■ **Record set**:
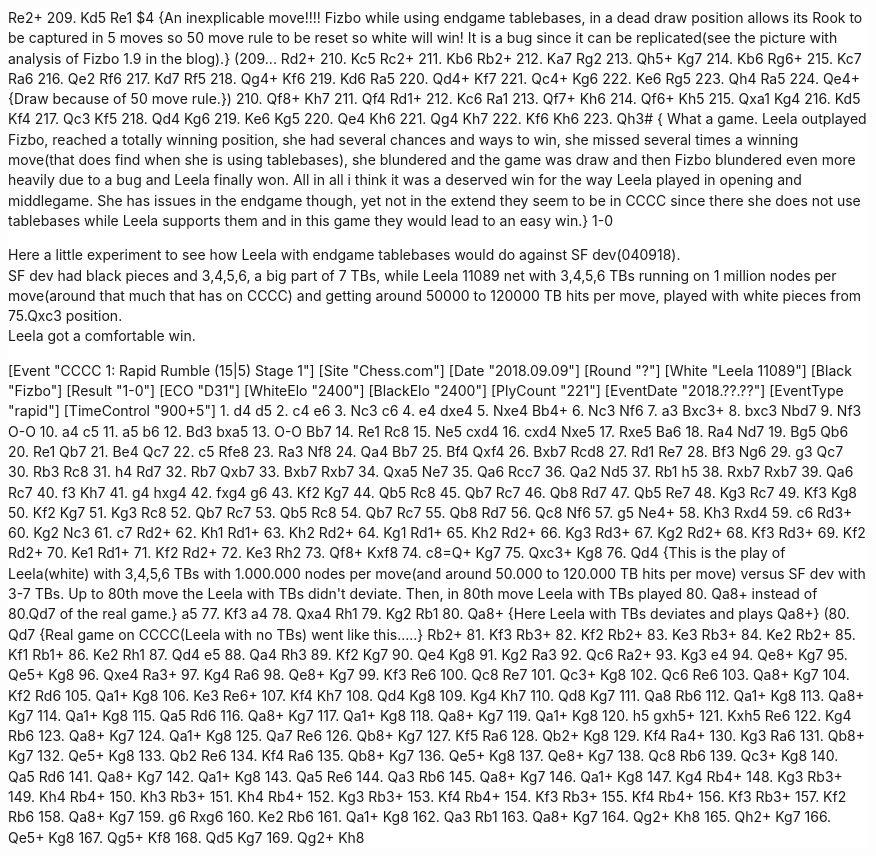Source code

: Re2+ 209. Kd5 Re1 $4 {An inexplicable move!!!! Fizbo while using endgame
tablebases, in a dead draw position allows its Rook to be captured in 5 moves
so 50 move rule to be reset so white will win! It is a bug since it can be
replicated(see the picture with analysis of Fizbo 1.9 in the blog).} (209...
Rd2+ 210. Kc5 Rc2+ 211. Kb6 Rb2+ 212. Ka7 Rg2 213. Qh5+ Kg7 214. Kb6 Rg6+ 215.
Kc7 Ra6 216. Qe2 Rf6 217. Kd7 Rf5 218. Qg4+ Kf6 219. Kd6 Ra5 220. Qd4+ Kf7
221. Qc4+ Kg6 222. Ke6 Rg5 223. Qh4 Ra5 224. Qe4+ {Draw because of 50 move
rule.}) 210. Qf8+ Kh7 211. Qf4 Rd1+ 212. Kc6 Ra1 213. Qf7+ Kh6 214. Qf6+ Kh5
215. Qxa1 Kg4 216. Kd5 Kf4 217. Qc3 Kf5 218. Qd4 Kg6 219. Ke6 Kg5 220. Qe4 Kh6
221. Qg4 Kh7 222. Kf6 Kh6 223. Qh3# { What a game. Leela outplayed Fizbo,
reached a totally winning position, she had several chances and ways to win,
she missed several times a winning move(that does find when she is using
tablebases), she blundered and the game was draw and then Fizbo blundered even
more heavily due to a bug and Leela finally won. All in all i think it was a
deserved win for the way Leela played in opening and middlegame. She has
issues in the endgame though, yet not in the extend they seem to be in CCCC
since there she does not use tablebases while Leela supports them and in this
game they would lead to an easy win.} 1-0

Here a little experiment to see how Leela with endgame tablebases would do
against SF dev(040918).  
SF dev had black pieces and 3,4,5,6, a big part of 7 TBs, while Leela 11089
net with 3,4,5,6 TBs running on 1 million nodes per move(around that much that
has on CCCC) and getting around 50000 to 120000 TB hits per move, played with
white pieces from 75.Qxc3 position.  
Leela got a comfortable win.

[Event "CCCC 1: Rapid Rumble (15|5) Stage 1"] [Site "Chess.com"] [Date
"2018.09.09"] [Round "?"] [White "Leela 11089"] [Black "Fizbo"] [Result "1-0"]
[ECO "D31"] [WhiteElo "2400"] [BlackElo "2400"] [PlyCount "221"] [EventDate
"2018.??.??"] [EventType "rapid"] [TimeControl "900+5"] 1. d4 d5 2. c4 e6 3.
Nc3 c6 4. e4 dxe4 5. Nxe4 Bb4+ 6. Nc3 Nf6 7. a3 Bxc3+ 8. bxc3 Nbd7 9. Nf3 O-O
10. a4 c5 11. a5 b6 12. Bd3 bxa5 13. O-O Bb7 14. Re1 Rc8 15. Ne5 cxd4 16. cxd4
Nxe5 17. Rxe5 Ba6 18. Ra4 Nd7 19. Bg5 Qb6 20. Re1 Qb7 21. Be4 Qc7 22. c5 Rfe8
23. Ra3 Nf8 24. Qa4 Bb7 25. Bf4 Qxf4 26. Bxb7 Rcd8 27. Rd1 Re7 28. Bf3 Ng6 29.
g3 Qc7 30. Rb3 Rc8 31. h4 Rd7 32. Rb7 Qxb7 33. Bxb7 Rxb7 34. Qxa5 Ne7 35. Qa6
Rcc7 36. Qa2 Nd5 37. Rb1 h5 38. Rxb7 Rxb7 39. Qa6 Rc7 40. f3 Kh7 41. g4 hxg4
42. fxg4 g6 43. Kf2 Kg7 44. Qb5 Rc8 45. Qb7 Rc7 46. Qb8 Rd7 47. Qb5 Re7 48.
Kg3 Rc7 49. Kf3 Kg8 50. Kf2 Kg7 51. Kg3 Rc8 52. Qb7 Rc7 53. Qb5 Rc8 54. Qb7
Rc7 55. Qb8 Rd7 56. Qc8 Nf6 57. g5 Ne4+ 58. Kh3 Rxd4 59. c6 Rd3+ 60. Kg2 Nc3
61. c7 Rd2+ 62. Kh1 Rd1+ 63. Kh2 Rd2+ 64. Kg1 Rd1+ 65. Kh2 Rd2+ 66. Kg3 Rd3+
67. Kg2 Rd2+ 68. Kf3 Rd3+ 69. Kf2 Rd2+ 70. Ke1 Rd1+ 71. Kf2 Rd2+ 72. Ke3 Rh2
73. Qf8+ Kxf8 74. c8=Q+ Kg7 75. Qxc3+ Kg8 76. Qd4 {This is the play of
Leela(white) with 3,4,5,6 TBs with 1.000.000 nodes per move(and around 50.000
to 120.000 TB hits per move) versus SF dev with 3-7 TBs. Up to 80th move the
Leela with TBs didn't deviate. Then, in 80th move Leela with TBs played 80.
Qa8+ instead of 80.Qd7 of the real game.} a5 77. Kf3 a4 78. Qxa4 Rh1 79. Kg2
Rb1 80. Qa8+ {Here Leela with TBs deviates and plays Qa8+} (80. Qd7 {Real game
on CCCC(Leela with no TBs) went like this.....} Rb2+ 81. Kf3 Rb3+ 82. Kf2 Rb2+
83. Ke3 Rb3+ 84. Ke2 Rb2+ 85. Kf1 Rb1+ 86. Ke2 Rh1 87. Qd4 e5 88. Qa4 Rh3 89.
Kf2 Kg7 90. Qe4 Kg8 91. Kg2 Ra3 92. Qc6 Ra2+ 93. Kg3 e4 94. Qe8+ Kg7 95. Qe5+
Kg8 96. Qxe4 Ra3+ 97. Kg4 Ra6 98. Qe8+ Kg7 99. Kf3 Re6 100. Qc8 Re7 101. Qc3+
Kg8 102. Qc6 Re6 103. Qa8+ Kg7 104. Kf2 Rd6 105. Qa1+ Kg8 106. Ke3 Re6+ 107.
Kf4 Kh7 108. Qd4 Kg8 109. Kg4 Kh7 110. Qd8 Kg7 111. Qa8 Rb6 112. Qa1+ Kg8 113.
Qa8+ Kg7 114. Qa1+ Kg8 115. Qa5 Rd6 116. Qa8+ Kg7 117. Qa1+ Kg8 118. Qa8+ Kg7
119. Qa1+ Kg8 120. h5 gxh5+ 121. Kxh5 Re6 122. Kg4 Rb6 123. Qa8+ Kg7 124. Qa1+
Kg8 125. Qa7 Re6 126. Qb8+ Kg7 127. Kf5 Ra6 128. Qb2+ Kg8 129. Kf4 Ra4+ 130.
Kg3 Ra6 131. Qb8+ Kg7 132. Qe5+ Kg8 133. Qb2 Re6 134. Kf4 Ra6 135. Qb8+ Kg7
136. Qe5+ Kg8 137. Qe8+ Kg7 138. Qc8 Rb6 139. Qc3+ Kg8 140. Qa5 Rd6 141. Qa8+
Kg7 142. Qa1+ Kg8 143. Qa5 Re6 144. Qa3 Rb6 145. Qa8+ Kg7 146. Qa1+ Kg8 147.
Kg4 Rb4+ 148. Kg3 Rb3+ 149. Kh4 Rb4+ 150. Kh3 Rb3+ 151. Kh4 Rb4+ 152. Kg3 Rb3+
153. Kf4 Rb4+ 154. Kf3 Rb3+ 155. Kf4 Rb4+ 156. Kf3 Rb3+ 157. Kf2 Rb6 158. Qa8+
Kg7 159. g6 Rxg6 160. Ke2 Rb6 161. Qa1+ Kg8 162. Qa3 Rb1 163. Qa8+ Kg7 164.
Qg2+ Kh8 165. Qh2+ Kg7 166. Qe5+ Kg8 167. Qg5+ Kf8 168. Qd5 Kg7 169. Qg2+ Kh8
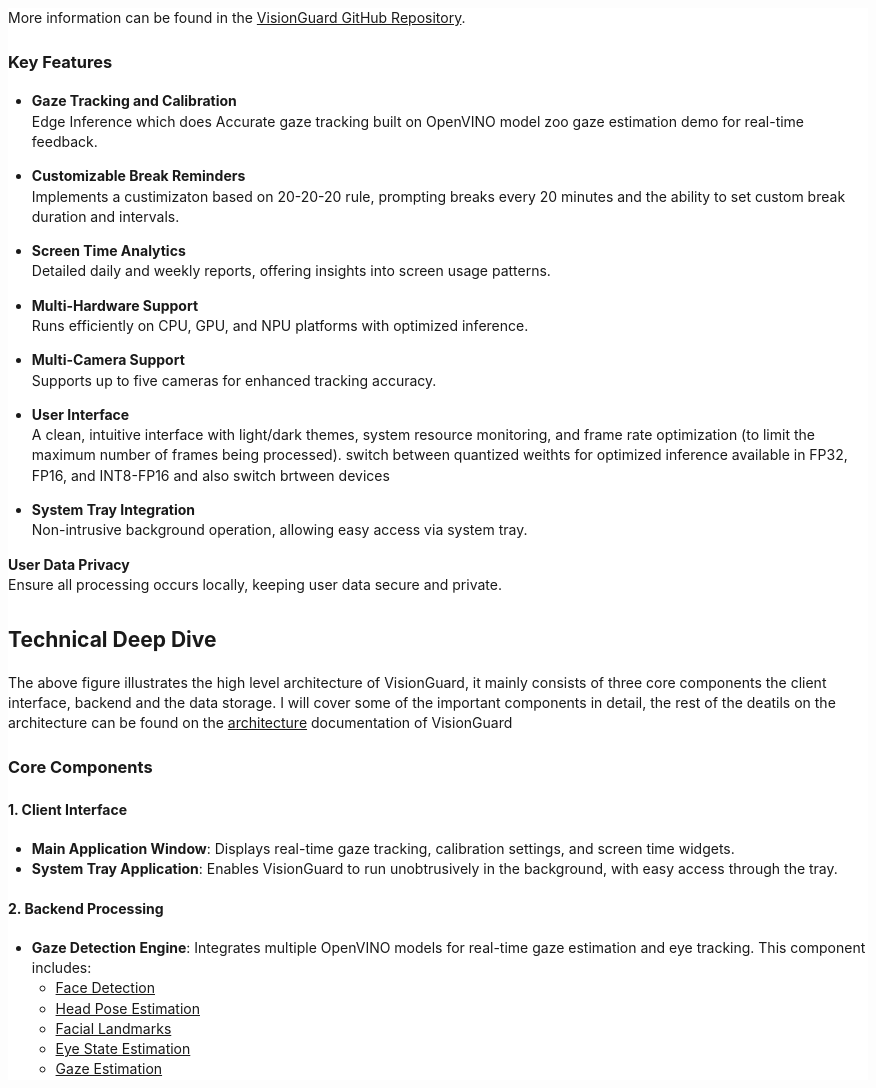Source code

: More information can be found in the [VisionGuard GitHub Repository](https://github.com/inbasperu/VisionGuard).

### Key Features

- **Gaze Tracking and Calibration**  
Edge Inference which does Accurate gaze tracking built on OpenVINO model zoo gaze estimation demo for real-time feedback.

- **Customizable Break Reminders**  
   Implements a custimizaton based on 20-20-20 rule, prompting breaks every 20 minutes and the ability to set custom break duration and intervals.

- **Screen Time Analytics**  
   Detailed daily and weekly reports, offering insights into screen usage patterns.

- **Multi-Hardware Support**  
   Runs efficiently on CPU, GPU, and NPU platforms with optimized inference.

- **Multi-Camera Support**  
   Supports up to five cameras for enhanced tracking accuracy.

- **User Interface**  
   A clean, intuitive interface with light/dark themes, system resource monitoring, and frame rate optimization (to limit the maximum number of frames being processed).
   switch between quantized weithts for optimized inference available in FP32, FP16, and INT8-FP16 and also switch brtween devices

- **System Tray Integration**  
   Non-intrusive background operation, allowing easy access via system tray.

**User Data Privacy**  
   Ensure all processing occurs locally, keeping user data secure and private.

## Technical Deep Dive

The above figure illustrates the high level architecture of VisionGuard, it mainly consists of three core components the client interface, backend and the data storage. I will cover some of the important components in detail, the rest of the deatils on the architecture can be found on the [architecture](https://github.com/inbasperu/VisionGuard/blob/main/docs/ARCHITECTURE.md) documentation of VisionGuard

### Core Components

#### 1. **Client Interface**

- **Main Application Window**: Displays real-time gaze tracking, calibration settings, and screen time widgets.
- **System Tray Application**: Enables VisionGuard to run unobtrusively in the background, with easy access through the tray.

#### 2. **Backend Processing**

- **Gaze Detection Engine**: Integrates multiple OpenVINO models for real-time gaze estimation and eye tracking. This component includes:
  - [Face Detection](https://docs.openvino.ai/2024/omz_models_model_face_detection_retail_0005.html)
  - [Head Pose Estimation](https://docs.openvino.ai/2024/omz_models_model_head_pose_estimation_adas_0001.html)
  - [Facial Landmarks](https://docs.openvino.ai/2024/omz_models_model_facial_landmarks_35_adas_0002.html)
  - [Eye State Estimation](https://docs.openvino.ai/2022.3/omz_models_model_open_closed_eye_0001.html)
  - [Gaze Estimation](https://docs.openvino.ai/2024/omz_models_model_gaze_estimation_adas_0002.html)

■ **Work request**: Repeat the lines of the listing above verbatim, beginning at its first line and ending at the line containing "Rd2+ 210. Kc5", which is included. Omit pictures.

■ **Exercise result**:
Source code

: Re2+ 209. Kd5 Re1 $4 {An inexplicable move!!!! Fizbo while using endgame
tablebases, in a dead draw position allows its Rook to be captured in 5 moves
so 50 move rule to be reset so white will win! It is a bug since it can be
replicated(see the picture with analysis of Fizbo 1.9 in the blog).} (209...
Rd2+ 210. Kc5 Rc2+ 211. Kb6 Rb2+ 212. Ka7 Rg2 213. Qh5+ Kg7 214. Kb6 Rg6+ 215.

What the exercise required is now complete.